*** EXCERPTED RECORDS ***

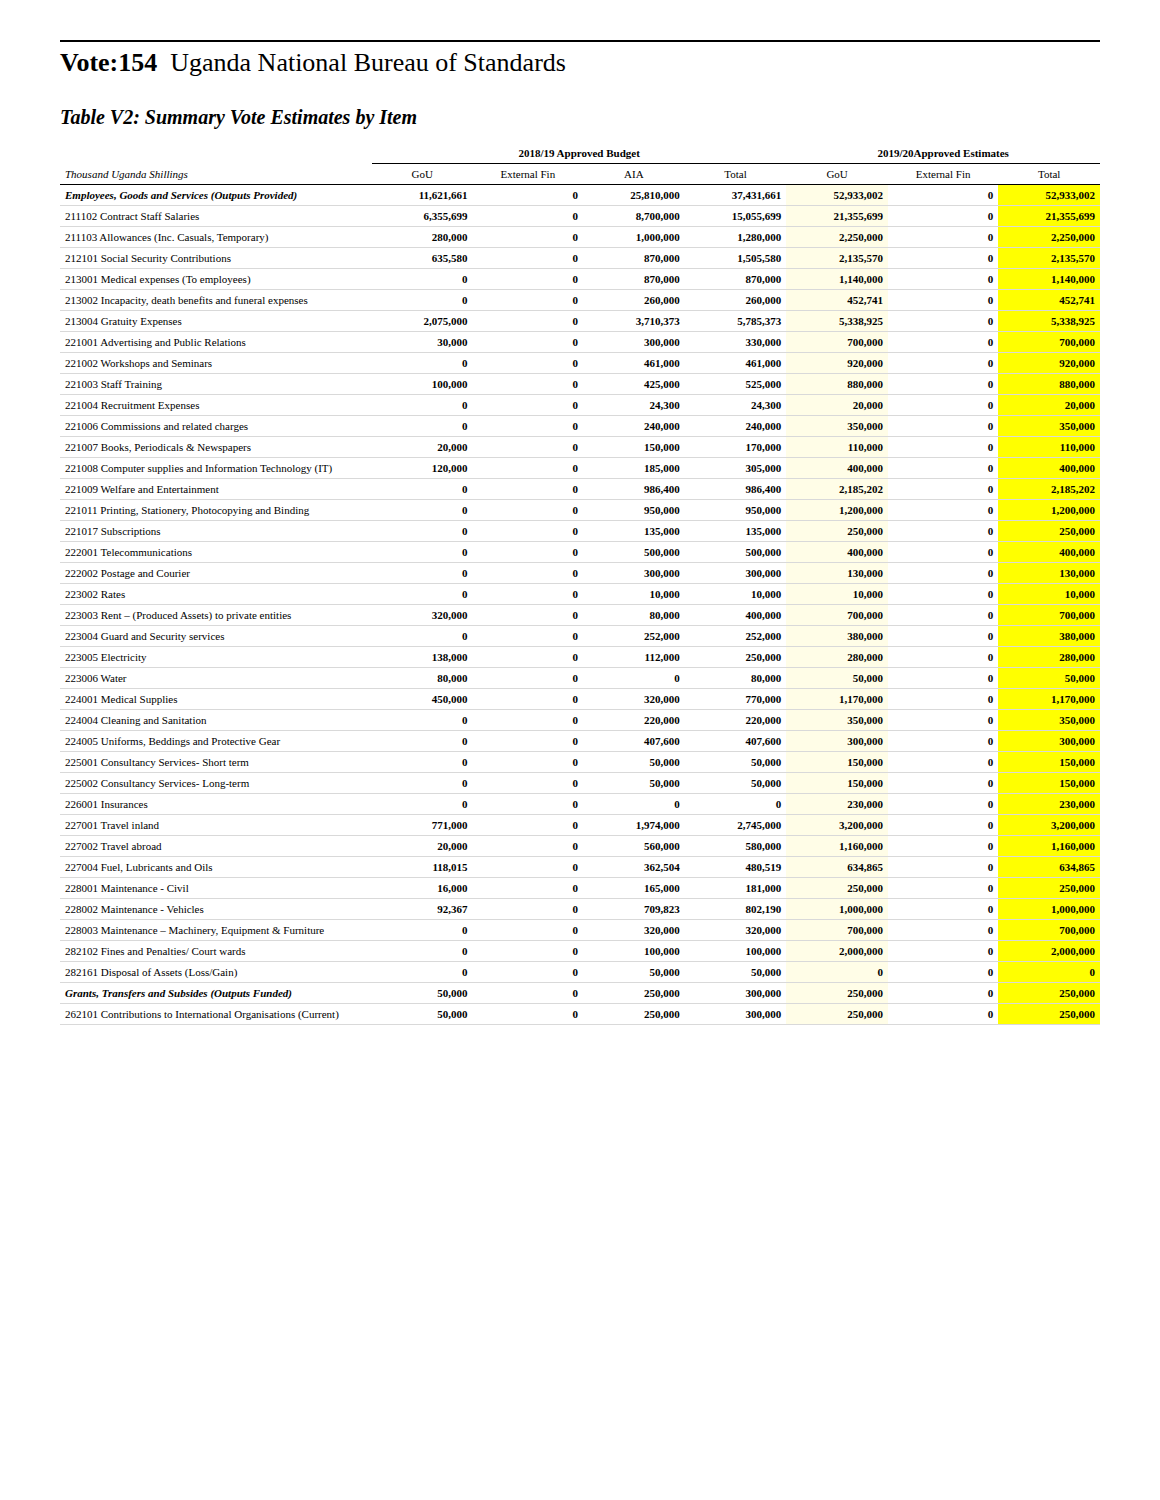Vote:154 Uganda National Bureau of Standards
Table V2: Summary Vote Estimates by Item
| | 2018/19 Approved Budget | 2019/20Approved Estimates |
| --- | --- | --- |
| Thousand Uganda Shillings | GoU | External Fin | AIA | Total | GoU | External Fin | Total |
| Employees, Goods and Services (Outputs Provided) | 11,621,661 | 0 | 25,810,000 | 37,431,661 | 52,933,002 | 0 | 52,933,002 |
| 211102 Contract Staff Salaries | 6,355,699 | 0 | 8,700,000 | 15,055,699 | 21,355,699 | 0 | 21,355,699 |
| 211103 Allowances (Inc. Casuals, Temporary) | 280,000 | 0 | 1,000,000 | 1,280,000 | 2,250,000 | 0 | 2,250,000 |
| 212101 Social Security Contributions | 635,580 | 0 | 870,000 | 1,505,580 | 2,135,570 | 0 | 2,135,570 |
| 213001 Medical expenses (To employees) | 0 | 0 | 870,000 | 870,000 | 1,140,000 | 0 | 1,140,000 |
| 213002 Incapacity, death benefits and funeral expenses | 0 | 0 | 260,000 | 260,000 | 452,741 | 0 | 452,741 |
| 213004 Gratuity Expenses | 2,075,000 | 0 | 3,710,373 | 5,785,373 | 5,338,925 | 0 | 5,338,925 |
| 221001 Advertising and Public Relations | 30,000 | 0 | 300,000 | 330,000 | 700,000 | 0 | 700,000 |
| 221002 Workshops and Seminars | 0 | 0 | 461,000 | 461,000 | 920,000 | 0 | 920,000 |
| 221003 Staff Training | 100,000 | 0 | 425,000 | 525,000 | 880,000 | 0 | 880,000 |
| 221004 Recruitment Expenses | 0 | 0 | 24,300 | 24,300 | 20,000 | 0 | 20,000 |
| 221006 Commissions and related charges | 0 | 0 | 240,000 | 240,000 | 350,000 | 0 | 350,000 |
| 221007 Books, Periodicals & Newspapers | 20,000 | 0 | 150,000 | 170,000 | 110,000 | 0 | 110,000 |
| 221008 Computer supplies and Information Technology (IT) | 120,000 | 0 | 185,000 | 305,000 | 400,000 | 0 | 400,000 |
| 221009 Welfare and Entertainment | 0 | 0 | 986,400 | 986,400 | 2,185,202 | 0 | 2,185,202 |
| 221011 Printing, Stationery, Photocopying and Binding | 0 | 0 | 950,000 | 950,000 | 1,200,000 | 0 | 1,200,000 |
| 221017 Subscriptions | 0 | 0 | 135,000 | 135,000 | 250,000 | 0 | 250,000 |
| 222001 Telecommunications | 0 | 0 | 500,000 | 500,000 | 400,000 | 0 | 400,000 |
| 222002 Postage and Courier | 0 | 0 | 300,000 | 300,000 | 130,000 | 0 | 130,000 |
| 223002 Rates | 0 | 0 | 10,000 | 10,000 | 10,000 | 0 | 10,000 |
| 223003 Rent – (Produced Assets) to private entities | 320,000 | 0 | 80,000 | 400,000 | 700,000 | 0 | 700,000 |
| 223004 Guard and Security services | 0 | 0 | 252,000 | 252,000 | 380,000 | 0 | 380,000 |
| 223005 Electricity | 138,000 | 0 | 112,000 | 250,000 | 280,000 | 0 | 280,000 |
| 223006 Water | 80,000 | 0 | 0 | 80,000 | 50,000 | 0 | 50,000 |
| 224001 Medical Supplies | 450,000 | 0 | 320,000 | 770,000 | 1,170,000 | 0 | 1,170,000 |
| 224004 Cleaning and Sanitation | 0 | 0 | 220,000 | 220,000 | 350,000 | 0 | 350,000 |
| 224005 Uniforms, Beddings and Protective Gear | 0 | 0 | 407,600 | 407,600 | 300,000 | 0 | 300,000 |
| 225001 Consultancy Services- Short term | 0 | 0 | 50,000 | 50,000 | 150,000 | 0 | 150,000 |
| 225002 Consultancy Services- Long-term | 0 | 0 | 50,000 | 50,000 | 150,000 | 0 | 150,000 |
| 226001 Insurances | 0 | 0 | 0 | 0 | 230,000 | 0 | 230,000 |
| 227001 Travel inland | 771,000 | 0 | 1,974,000 | 2,745,000 | 3,200,000 | 0 | 3,200,000 |
| 227002 Travel abroad | 20,000 | 0 | 560,000 | 580,000 | 1,160,000 | 0 | 1,160,000 |
| 227004 Fuel, Lubricants and Oils | 118,015 | 0 | 362,504 | 480,519 | 634,865 | 0 | 634,865 |
| 228001 Maintenance - Civil | 16,000 | 0 | 165,000 | 181,000 | 250,000 | 0 | 250,000 |
| 228002 Maintenance - Vehicles | 92,367 | 0 | 709,823 | 802,190 | 1,000,000 | 0 | 1,000,000 |
| 228003 Maintenance – Machinery, Equipment & Furniture | 0 | 0 | 320,000 | 320,000 | 700,000 | 0 | 700,000 |
| 282102 Fines and Penalties/ Court wards | 0 | 0 | 100,000 | 100,000 | 2,000,000 | 0 | 2,000,000 |
| 282161 Disposal of Assets (Loss/Gain) | 0 | 0 | 50,000 | 50,000 | 0 | 0 | 0 |
| Grants, Transfers and Subsides (Outputs Funded) | 50,000 | 0 | 250,000 | 300,000 | 250,000 | 0 | 250,000 |
| 262101 Contributions to International Organisations (Current) | 50,000 | 0 | 250,000 | 300,000 | 250,000 | 0 | 250,000 |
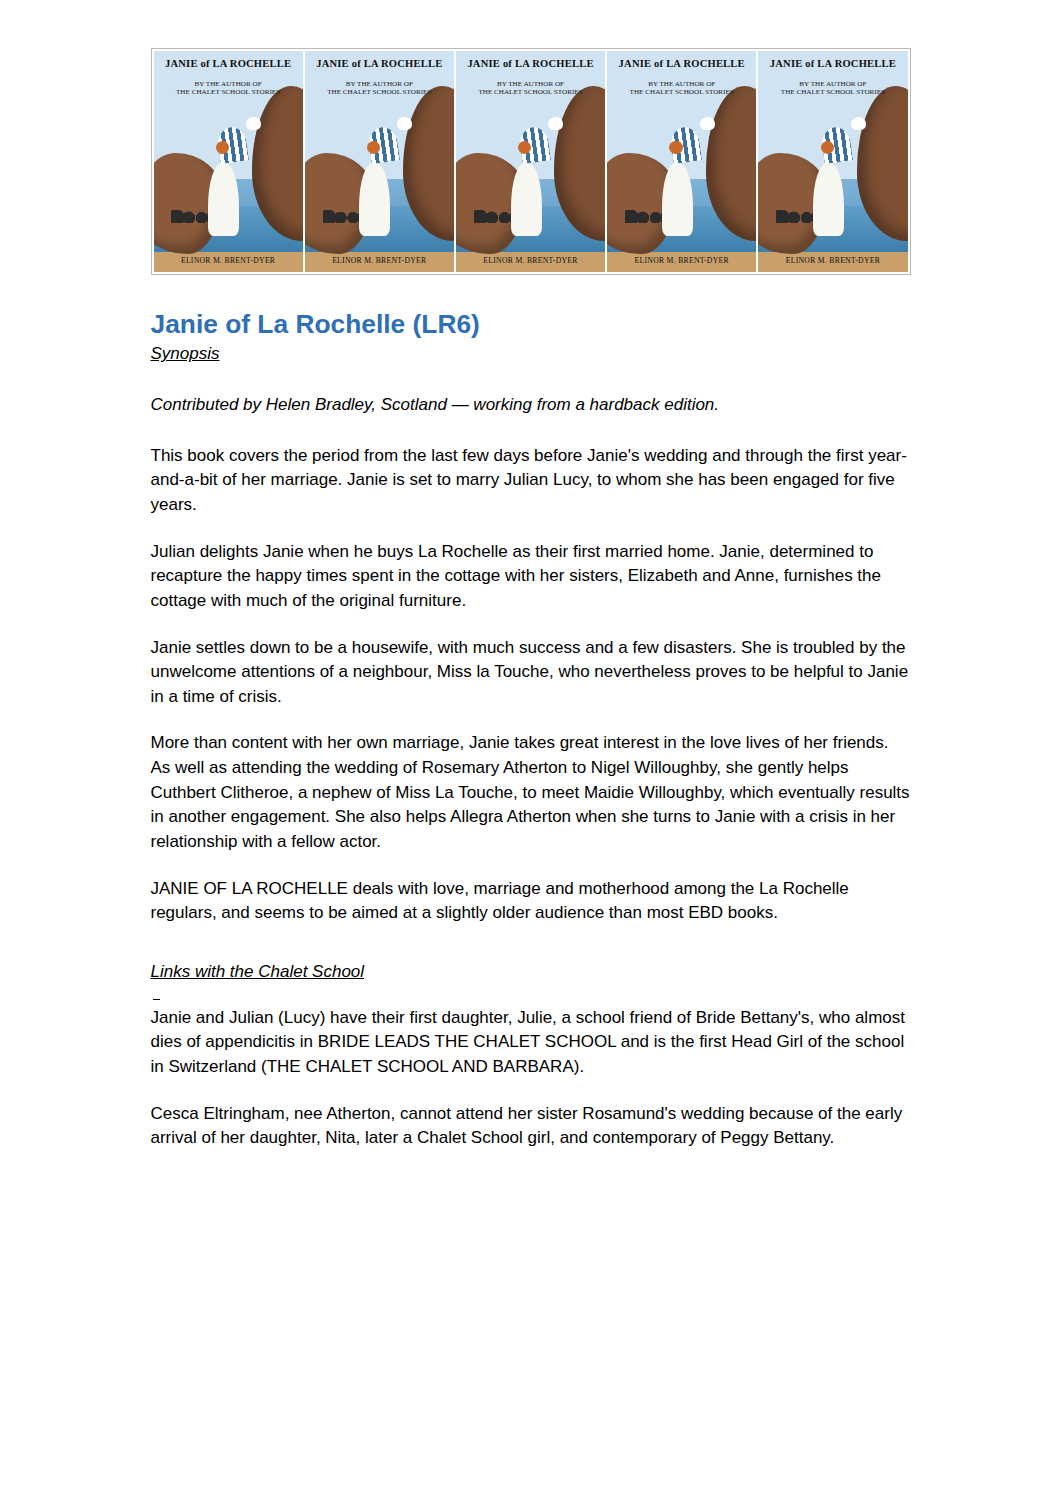JANIE of LA ROCHELLE
BY THE AUTHOR OF
THE CHALET SCHOOL STORIES
ELINOR M. BRENT-DYER
JANIE of LA ROCHELLE
BY THE AUTHOR OF
THE CHALET SCHOOL STORIES
ELINOR M. BRENT-DYER
JANIE of LA ROCHELLE
BY THE AUTHOR OF
THE CHALET SCHOOL STORIES
ELINOR M. BRENT-DYER
JANIE of LA ROCHELLE
BY THE AUTHOR OF
THE CHALET SCHOOL STORIES
ELINOR M. BRENT-DYER
JANIE of LA ROCHELLE
BY THE AUTHOR OF
THE CHALET SCHOOL STORIES
ELINOR M. BRENT-DYER
Janie of La Rochelle (LR6)
Synopsis
Contributed by Helen Bradley, Scotland — working from a hardback edition.
This book covers the period from the last few days before Janie's wedding and through the first year-and-a-bit of her marriage. Janie is set to marry Julian Lucy, to whom she has been engaged for five years.
Julian delights Janie when he buys La Rochelle as their first married home. Janie, determined to recapture the happy times spent in the cottage with her sisters, Elizabeth and Anne, furnishes the cottage with much of the original furniture.
Janie settles down to be a housewife, with much success and a few disasters. She is troubled by the unwelcome attentions of a neighbour, Miss la Touche, who nevertheless proves to be helpful to Janie in a time of crisis.
More than content with her own marriage, Janie takes great interest in the love lives of her friends. As well as attending the wedding of Rosemary Atherton to Nigel Willoughby, she gently helps Cuthbert Clitheroe, a nephew of Miss La Touche, to meet Maidie Willoughby, which eventually results in another engagement. She also helps Allegra Atherton when she turns to Janie with a crisis in her relationship with a fellow actor.
JANIE OF LA ROCHELLE deals with love, marriage and motherhood among the La Rochelle regulars, and seems to be aimed at a slightly older audience than most EBD books.
Links with the Chalet School
Janie and Julian (Lucy) have their first daughter, Julie, a school friend of Bride Bettany's, who almost dies of appendicitis in BRIDE LEADS THE CHALET SCHOOL and is the first Head Girl of the school in Switzerland (THE CHALET SCHOOL AND BARBARA).
Cesca Eltringham, nee Atherton, cannot attend her sister Rosamund's wedding because of the early arrival of her daughter, Nita, later a Chalet School girl, and contemporary of Peggy Bettany.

*** End of EXCERPTED RECORDS ***

## EXERCISE OBJECTIVE
Look above for the line holding "452,741 | 0 | 452,741 |", then set down exactly that line and every line after it up to and including the line holding "Consultancy Services- Long-term", with nothing else.

## RESPONSE TO THE EXERCISE
| 213002 Incapacity, death benefits and funeral expenses | 0 | 0 | 260,000 | 260,000 | 452,741 | 0 | 452,741 |
| 213004 Gratuity Expenses | 2,075,000 | 0 | 3,710,373 | 5,785,373 | 5,338,925 | 0 | 5,338,925 |
| 221001 Advertising and Public Relations | 30,000 | 0 | 300,000 | 330,000 | 700,000 | 0 | 700,000 |
| 221002 Workshops and Seminars | 0 | 0 | 461,000 | 461,000 | 920,000 | 0 | 920,000 |
| 221003 Staff Training | 100,000 | 0 | 425,000 | 525,000 | 880,000 | 0 | 880,000 |
| 221004 Recruitment Expenses | 0 | 0 | 24,300 | 24,300 | 20,000 | 0 | 20,000 |
| 221006 Commissions and related charges | 0 | 0 | 240,000 | 240,000 | 350,000 | 0 | 350,000 |
| 221007 Books, Periodicals & Newspapers | 20,000 | 0 | 150,000 | 170,000 | 110,000 | 0 | 110,000 |
| 221008 Computer supplies and Information Technology (IT) | 120,000 | 0 | 185,000 | 305,000 | 400,000 | 0 | 400,000 |
| 221009 Welfare and Entertainment | 0 | 0 | 986,400 | 986,400 | 2,185,202 | 0 | 2,185,202 |
| 221011 Printing, Stationery, Photocopying and Binding | 0 | 0 | 950,000 | 950,000 | 1,200,000 | 0 | 1,200,000 |
| 221017 Subscriptions | 0 | 0 | 135,000 | 135,000 | 250,000 | 0 | 250,000 |
| 222001 Telecommunications | 0 | 0 | 500,000 | 500,000 | 400,000 | 0 | 400,000 |
| 222002 Postage and Courier | 0 | 0 | 300,000 | 300,000 | 130,000 | 0 | 130,000 |
| 223002 Rates | 0 | 0 | 10,000 | 10,000 | 10,000 | 0 | 10,000 |
| 223003 Rent – (Produced Assets) to private entities | 320,000 | 0 | 80,000 | 400,000 | 700,000 | 0 | 700,000 |
| 223004 Guard and Security services | 0 | 0 | 252,000 | 252,000 | 380,000 | 0 | 380,000 |
| 223005 Electricity | 138,000 | 0 | 112,000 | 250,000 | 280,000 | 0 | 280,000 |
| 223006 Water | 80,000 | 0 | 0 | 80,000 | 50,000 | 0 | 50,000 |
| 224001 Medical Supplies | 450,000 | 0 | 320,000 | 770,000 | 1,170,000 | 0 | 1,170,000 |
| 224004 Cleaning and Sanitation | 0 | 0 | 220,000 | 220,000 | 350,000 | 0 | 350,000 |
| 224005 Uniforms, Beddings and Protective Gear | 0 | 0 | 407,600 | 407,600 | 300,000 | 0 | 300,000 |
| 225001 Consultancy Services- Short term | 0 | 0 | 50,000 | 50,000 | 150,000 | 0 | 150,000 |
| 225002 Consultancy Services- Long-term | 0 | 0 | 50,000 | 50,000 | 150,000 | 0 | 150,000 |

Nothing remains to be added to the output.